Antigua and Barbuda Prime Minister Gaston Browne has credited his administration’s targeted housing initiatives with driving a dramatic reduction in national wealth inequality, announcing a sharp improvement in the country’s Gini coefficient over his decade in office. Speaking during an appearance on the Brown and Brown Show this past Sunday, Browne outlined that core programs including the Housing Assistance Programme for Indigent People (HAPI) and large-scale affordable housing developments are intentionally structured to expand access to homeownership, a key tool for transferring accumulated wealth to working and low-income citizens.
“Every time we construct these homes and a member of the public gets to benefit from that property, we are actively moving wealth into the hands of ordinary men and women across the country,” Browne explained during the interview.
The Gini coefficient, a globally recognized statistical metric that measures the gap between the most and least wealthy members of an economy, ranges from 0 (perfect equality across all population segments) to 1 (maximum inequality, with almost all wealth concentrated in a tiny elite).

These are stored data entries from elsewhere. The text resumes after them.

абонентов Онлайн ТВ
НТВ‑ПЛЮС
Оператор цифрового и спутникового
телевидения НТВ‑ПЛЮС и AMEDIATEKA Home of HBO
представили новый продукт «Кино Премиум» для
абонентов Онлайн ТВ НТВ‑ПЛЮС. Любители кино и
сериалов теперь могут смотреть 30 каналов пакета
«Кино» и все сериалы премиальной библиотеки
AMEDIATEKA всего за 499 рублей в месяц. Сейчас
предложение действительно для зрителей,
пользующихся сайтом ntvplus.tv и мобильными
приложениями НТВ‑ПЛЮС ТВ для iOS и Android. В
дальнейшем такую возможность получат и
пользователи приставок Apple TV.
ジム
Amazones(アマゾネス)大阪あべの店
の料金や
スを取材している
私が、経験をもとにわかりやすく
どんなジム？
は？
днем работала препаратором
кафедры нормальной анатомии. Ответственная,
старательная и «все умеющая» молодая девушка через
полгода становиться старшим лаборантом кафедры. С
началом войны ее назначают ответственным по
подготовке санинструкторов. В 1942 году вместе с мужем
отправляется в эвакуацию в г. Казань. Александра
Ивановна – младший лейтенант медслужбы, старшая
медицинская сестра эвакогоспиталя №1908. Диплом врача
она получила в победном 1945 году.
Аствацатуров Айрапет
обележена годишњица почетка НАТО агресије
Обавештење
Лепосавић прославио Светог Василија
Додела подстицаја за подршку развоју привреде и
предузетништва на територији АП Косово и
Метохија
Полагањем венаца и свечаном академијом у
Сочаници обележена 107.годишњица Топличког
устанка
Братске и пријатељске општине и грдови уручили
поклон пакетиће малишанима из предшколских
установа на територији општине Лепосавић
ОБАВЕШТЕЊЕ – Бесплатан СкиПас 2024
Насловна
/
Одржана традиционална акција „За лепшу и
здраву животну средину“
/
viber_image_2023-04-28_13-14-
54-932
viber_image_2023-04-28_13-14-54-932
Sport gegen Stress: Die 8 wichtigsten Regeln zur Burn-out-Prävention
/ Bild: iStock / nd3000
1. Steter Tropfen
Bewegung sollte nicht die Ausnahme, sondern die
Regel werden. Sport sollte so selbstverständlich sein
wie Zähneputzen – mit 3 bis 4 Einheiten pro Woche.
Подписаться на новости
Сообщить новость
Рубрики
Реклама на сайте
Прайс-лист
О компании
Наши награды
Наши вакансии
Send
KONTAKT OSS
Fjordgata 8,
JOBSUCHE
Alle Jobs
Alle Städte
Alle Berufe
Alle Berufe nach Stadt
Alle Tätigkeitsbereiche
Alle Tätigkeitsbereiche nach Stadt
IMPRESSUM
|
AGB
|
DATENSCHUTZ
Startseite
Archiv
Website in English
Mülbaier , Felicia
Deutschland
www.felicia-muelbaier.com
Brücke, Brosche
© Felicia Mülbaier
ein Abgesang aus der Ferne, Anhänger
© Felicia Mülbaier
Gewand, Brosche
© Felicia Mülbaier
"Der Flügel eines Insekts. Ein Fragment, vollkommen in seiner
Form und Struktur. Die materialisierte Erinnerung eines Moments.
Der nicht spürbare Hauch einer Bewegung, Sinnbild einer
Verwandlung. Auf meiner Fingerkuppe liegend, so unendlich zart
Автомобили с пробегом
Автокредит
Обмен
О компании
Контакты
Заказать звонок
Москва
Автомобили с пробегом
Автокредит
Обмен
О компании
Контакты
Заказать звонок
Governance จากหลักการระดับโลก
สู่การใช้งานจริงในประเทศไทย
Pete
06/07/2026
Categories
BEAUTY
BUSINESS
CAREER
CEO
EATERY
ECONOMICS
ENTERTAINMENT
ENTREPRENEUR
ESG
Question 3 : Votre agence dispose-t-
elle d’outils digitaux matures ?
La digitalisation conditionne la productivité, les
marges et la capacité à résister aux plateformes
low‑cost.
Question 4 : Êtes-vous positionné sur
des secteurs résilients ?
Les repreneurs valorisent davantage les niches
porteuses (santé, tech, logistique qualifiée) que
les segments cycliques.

When Browne’s administration took power in 2014, the prime minister noted, the country recorded a Gini coefficient of 0.87—an extremely high figure pointing to severe wealth concentration. That figure has now fallen to 0.47, a drop of 0.40 that marks one of the most rapid improvements in wealth distribution recorded in the region.
“The closer the Gini coefficient gets to one, the more skewed wealth distribution becomes. It means a tiny group of wealthy individuals are capturing almost all of the country’s economic gains,” Browne added. He emphasized that the dramatic reduction in the metric confirms that wealth is now spread far more broadly across Antigua and Barbuda’s population than it was a decade ago.
Browne used the interview to push back against widespread criticism that recent economic growth in the country has only benefited a small, well-connected elite. He argued that if corruption and mismanagement of public resources were as widespread as critics claim, the national statistical data would reflect that failure, rather than showing clear progress in reducing inequality.
Beyond the drop in wealth inequality, the prime minister highlighted additional markers of economic progress under his leadership: a significantly strengthened national fiscal position, and steady growth in per capita income across the country.